• **TASK 1**:
Answer these from the article on the gymnast's retirement:
(a) How many years does she say she spent in gymnastics?
(b) What score did her teammates finish with after her injury?
(c) Which school won the regional final?
• **TASK 2**:
Continue the article on the gymnast's retirement, starting after its last sentence.
[start of PAGE EXCERPT]
Video of the gruesome moment captured national attention, triggering an outpouring of support for the brave young gymnast.
Graba said the event was "one of the toughest nights of my life."
"I told her that I loved her and that I was with her, and she said to go back and get the girls ready to finish this thing," he said.
Despite her injuries, the aerospace engineering major from North Carolina made it clear she was not going to be defined by the way her final performance ended. She left the sport with her head held high in an inspiring Instagram message on Sunday.
"After 18 years I am hanging up my grips and leaving the chalk behind,'' she wrote. "I couldn’t be prouder of the person that gymnastics has made me to become. It’s taught me hard work, humility, integrity, and dedication, just to name a few.
"It’s given me challenges and road blocks that I would have never imagined that has tested who I am as a person. It may not have ended the way I had planned, but nothing ever goes as planned."
Cerio's teammates rallied in her honor following her injury, finishing with a score of 197.075, the highest regional score in team history, to reach Saturday's regional final.
Louisiana State University won that meet, with Auburn taking fourth.
[end of PAGE EXCERPT]
[start of EXCERPTED RECORDS]
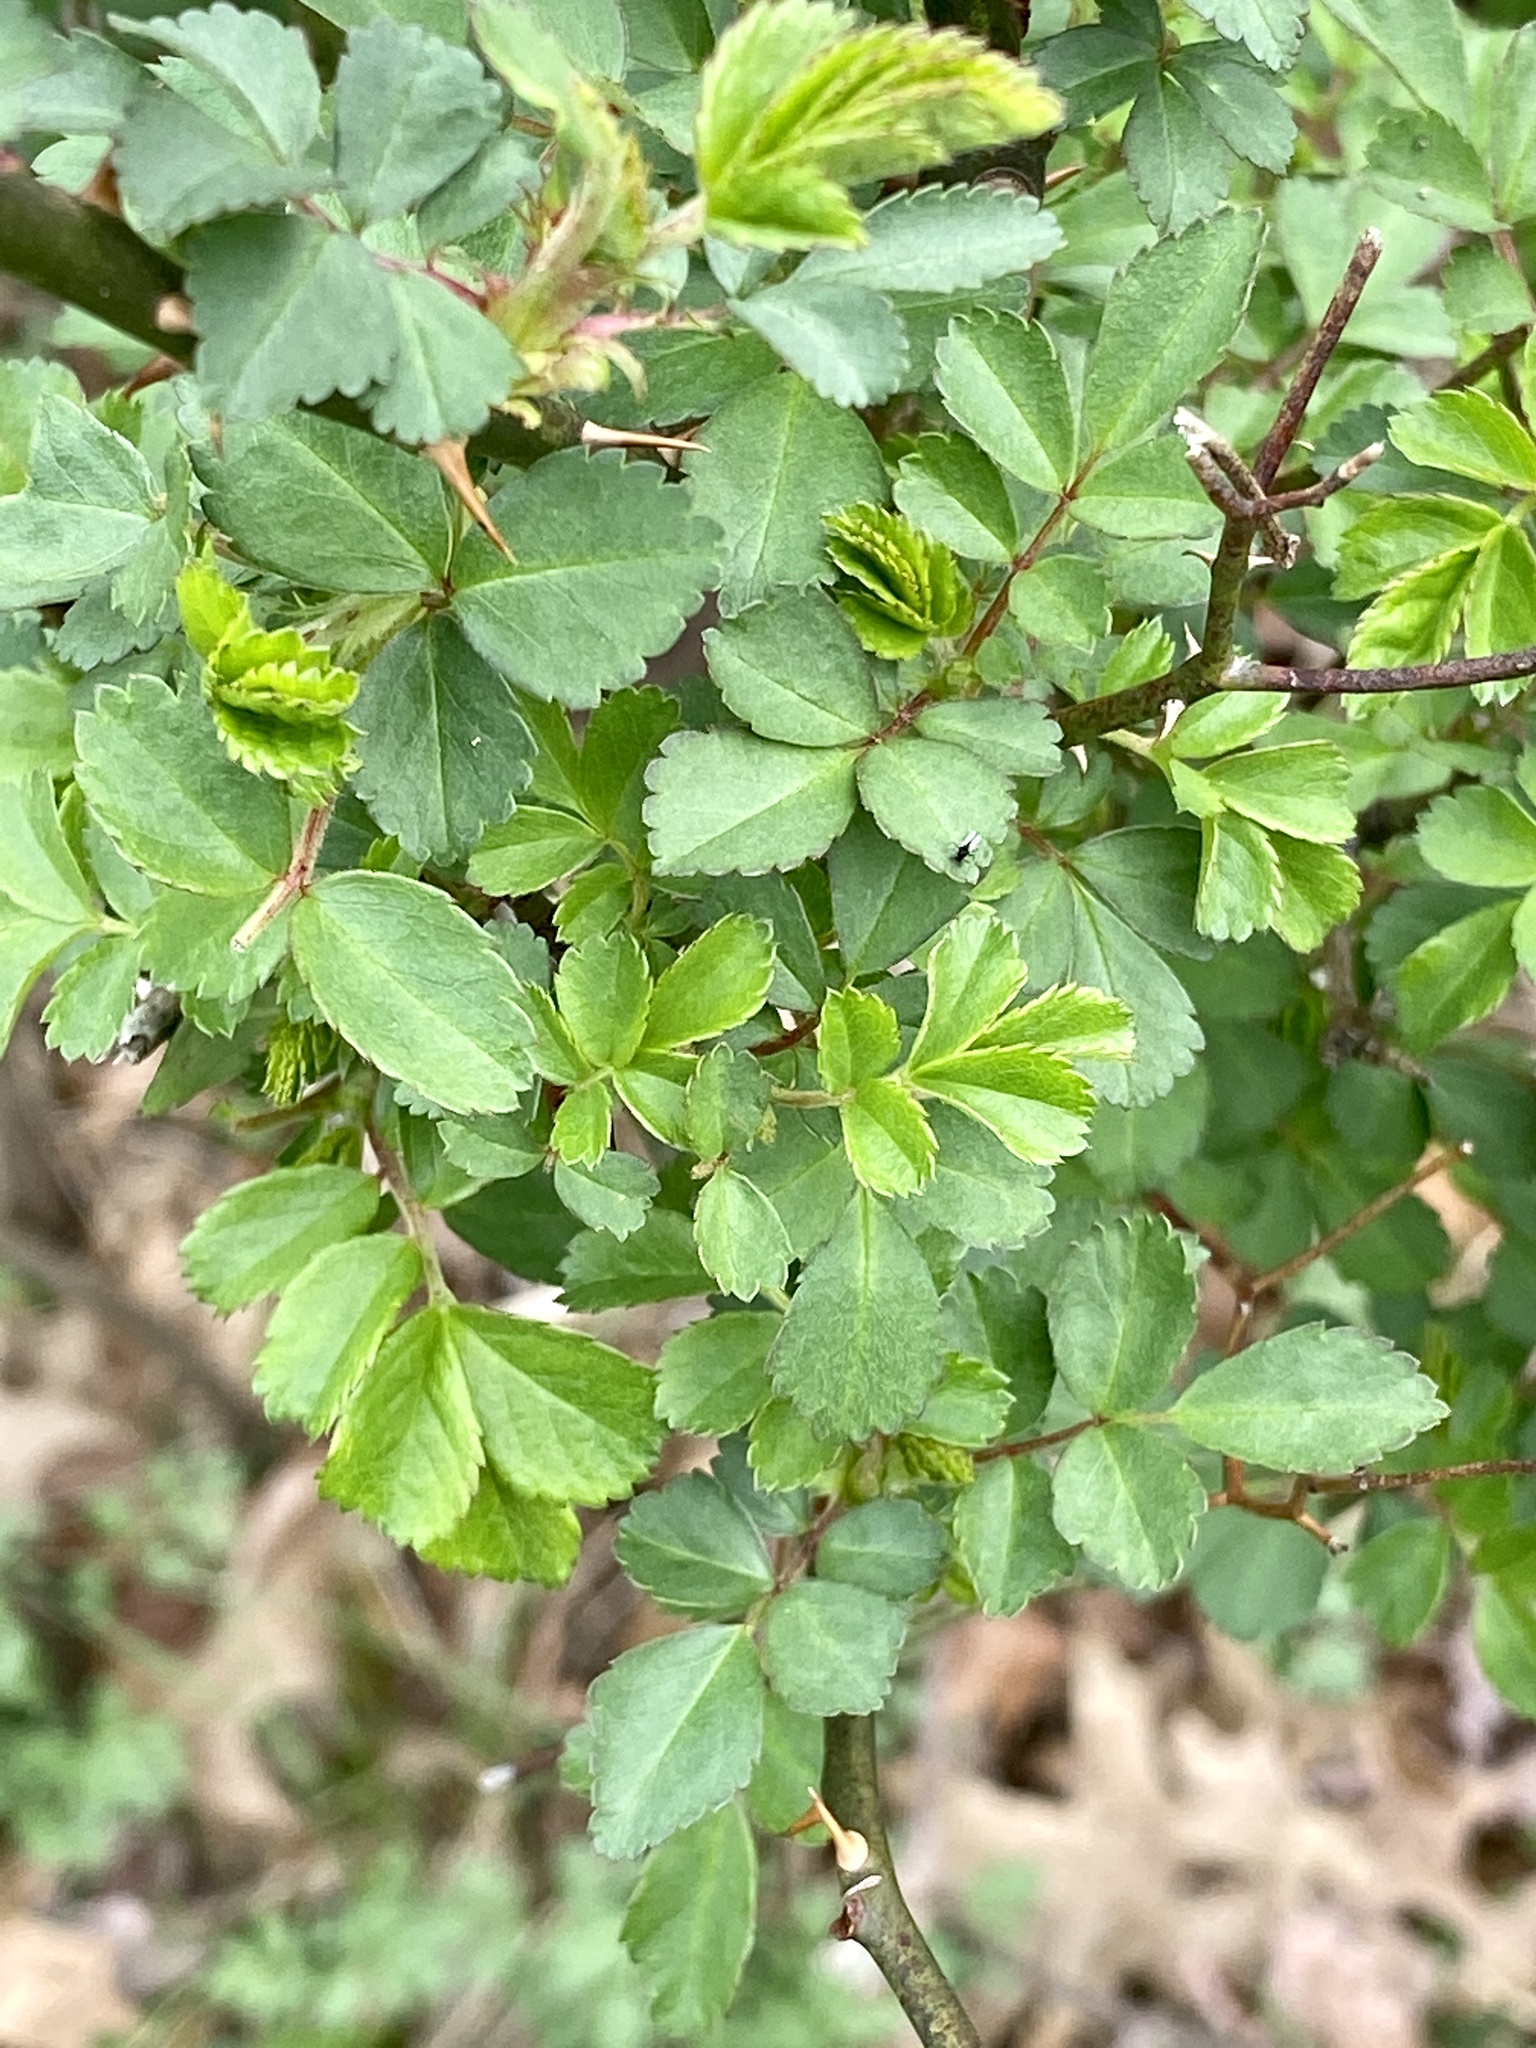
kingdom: Plantae
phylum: Tracheophyta
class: Magnoliopsida
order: Rosales
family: Rosaceae
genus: Rosa
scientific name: Rosa multiflora
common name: Multiflora rose
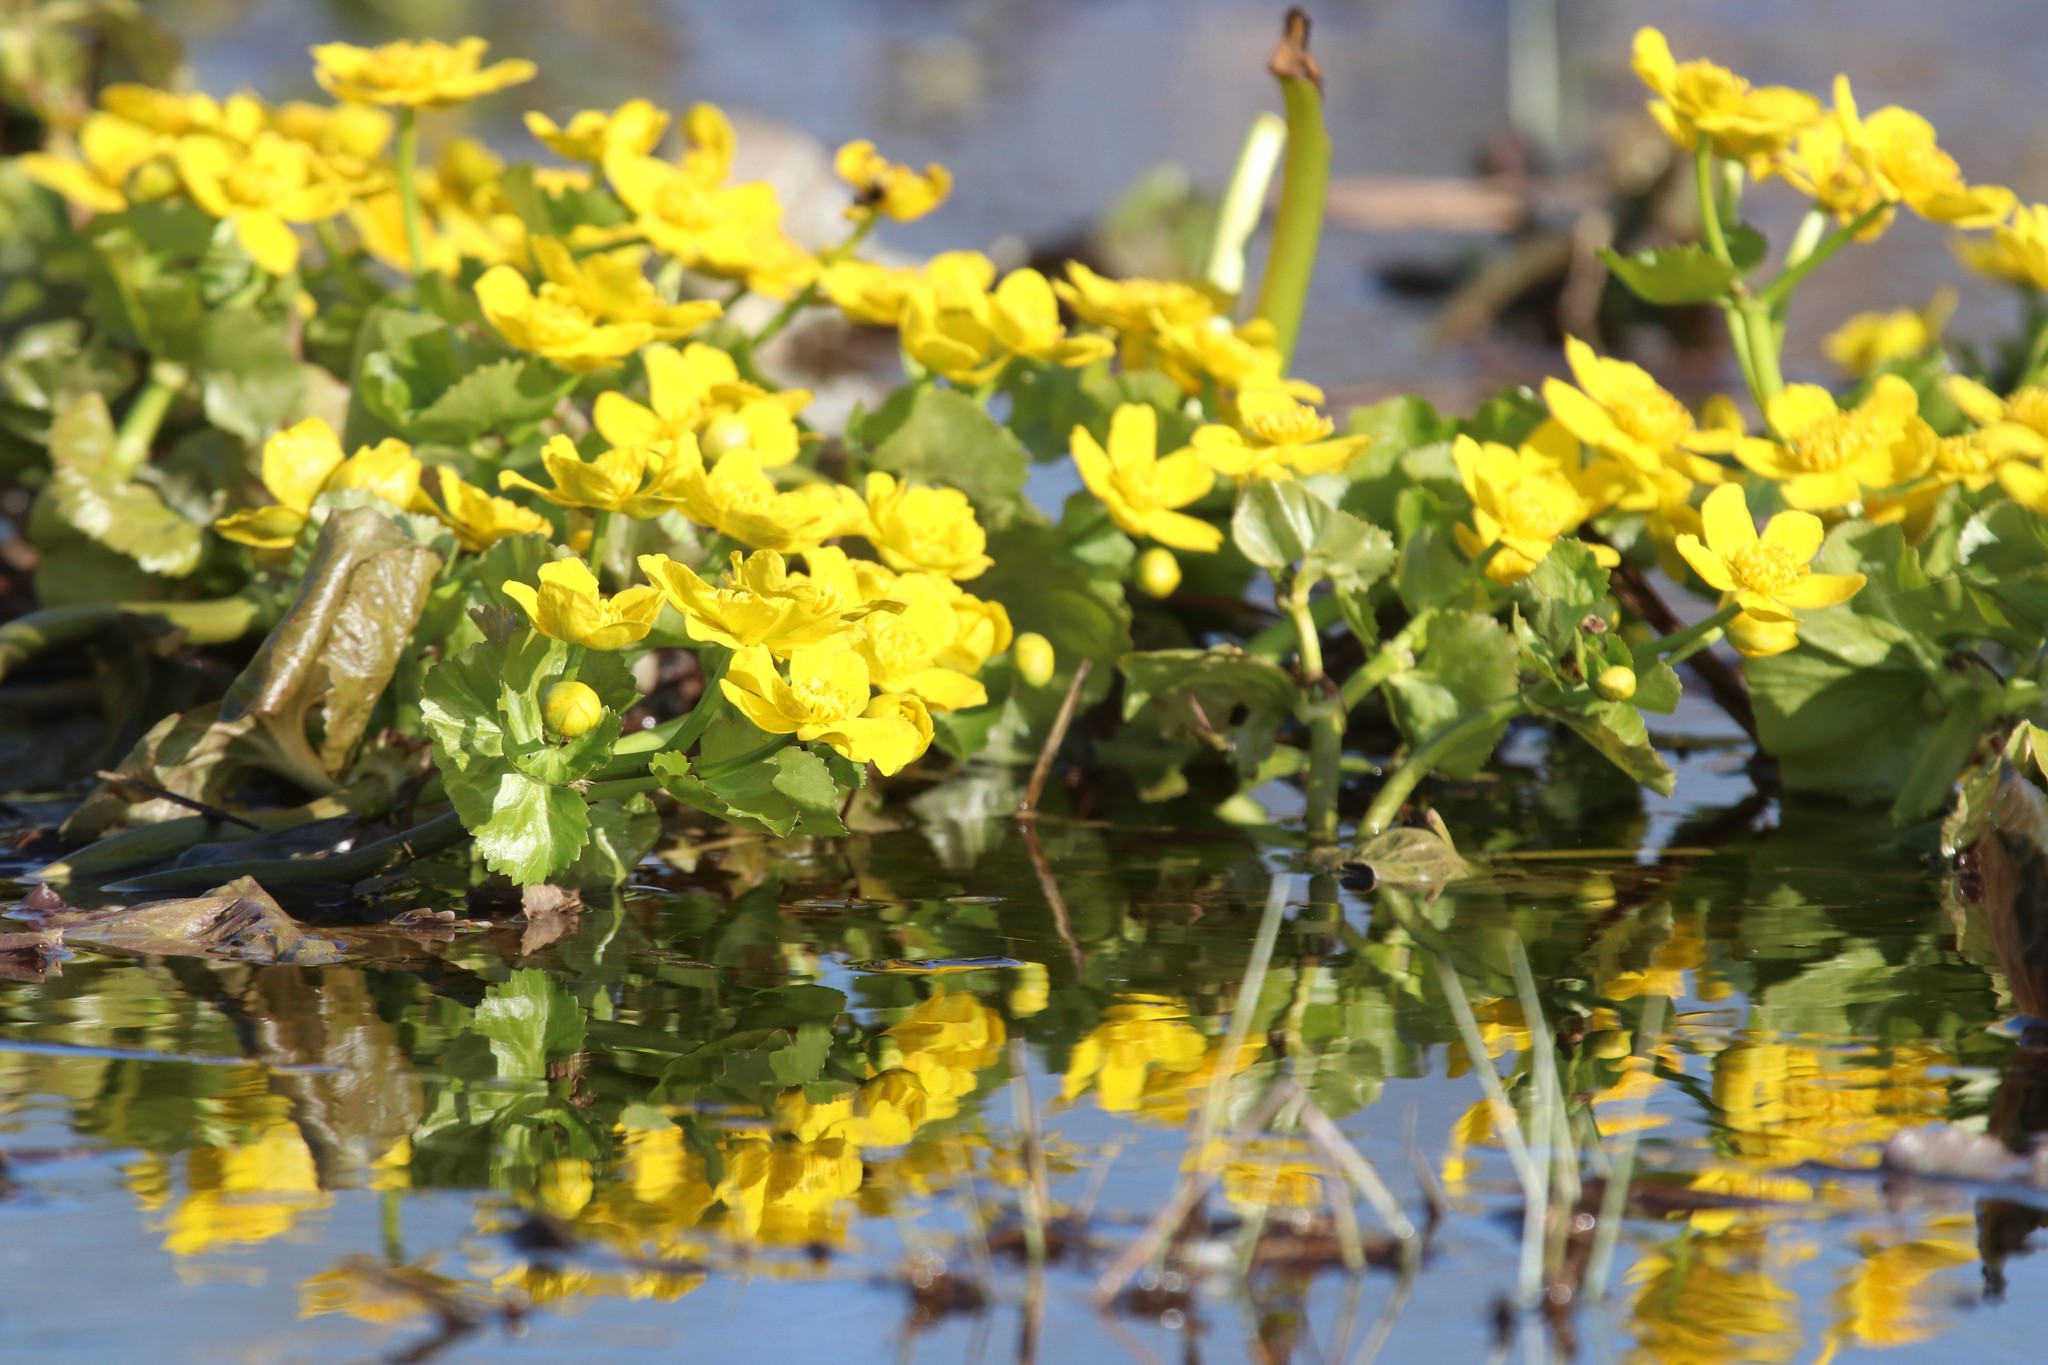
[end of EXCERPTED RECORDS]
• **REPLY 1**:
(a) 18 years.
(b) 197.075.
(c) Louisiana State University.

• **REPLY 2**:
"Sam is just so passionate in everything she does, especially with this team,'' senior Abby Milliet told AuburnTigers.com. "So I circled everybody together and I said, 'We're not going to do this. We're not going to get sad. We can be sad later because it is sad. But we're going to do what she would want us to do and light this fire. This is time for us to have a new fire. Sam wouldn't want us to give up. She would fight harder.'"
"They really believed that you know Sam's our leader and Sam's the heart and soul of the team, and this is what she wanted her whole time she was here, and they wanted to do it for her," Graba said.
Despite the difficult end to her gymnastics career, Cerio has a bright future ahead.
She was named the Southeastern Conference co-scholar athlete of the year and has already has accepted a job in Seattle with Boeing working on rockets as a structural design analysis engineer, according to the school's website.
Editor's note: An earlier version of this article stated that Cerio had broken both her legs.